# Turbo kit for 1.6 nissan 200sx



## Guest (Jun 16, 2004)

I was wondering if any1 here knows where i can get a custom turbo kit made and installed for my 1.6 200sx, pleas elet me know if any1 knows a place i can go to or call in souther california, thanks for your help
please email me at
 
[email protected]


www.b14on19s.tk


----------



## NotAnotherHonda (Aug 7, 2003)

just mmake the kit yourself. buy a protech manifold, turbo, fmic, etc...then just have someone weld up some piping, DP, and exhaust


----------



## se_nismo (Sep 17, 2002)

theres a guy here in my city that does custom turbo kits for cheap, and the work is very good pm me with your contact number if you are interested


----------



## James (Apr 29, 2002)

an easy way is to get the protech manifold and downpipe and just make the rest of the piping yourself. i got the HS manifold and DP (back when they were selling them seperate) and just made the intercooler piping myself.

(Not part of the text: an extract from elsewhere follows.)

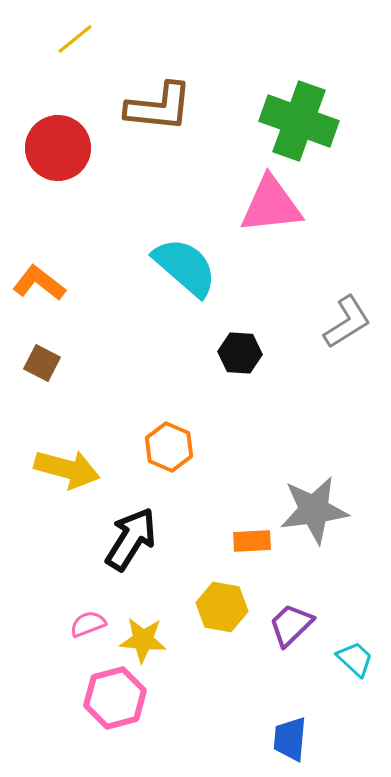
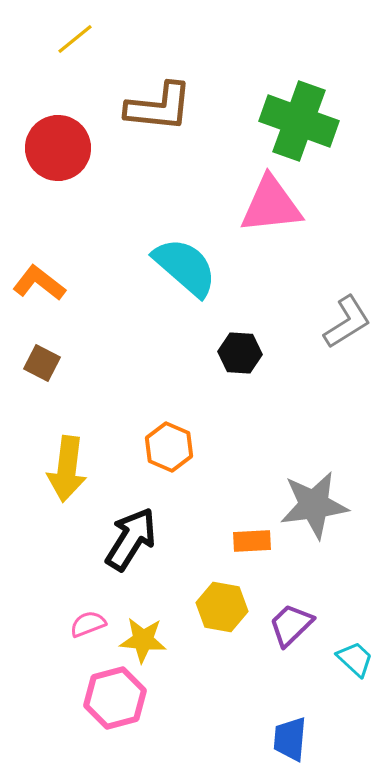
yellow arrow: rotated 82 degrees clockwise
gray star: moved 5 px up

Its pretty simple to put a turbo kit yourself actually once you have the manifold and DP... which is the hardest part to do.


----------



## chimmike (Oct 17, 2002)

http://www.nissanforums.com/showthread.php?t=26197

this thread is at the top of this forum in plain view and blatantly labelled. Please read it and also consult the search button.


----------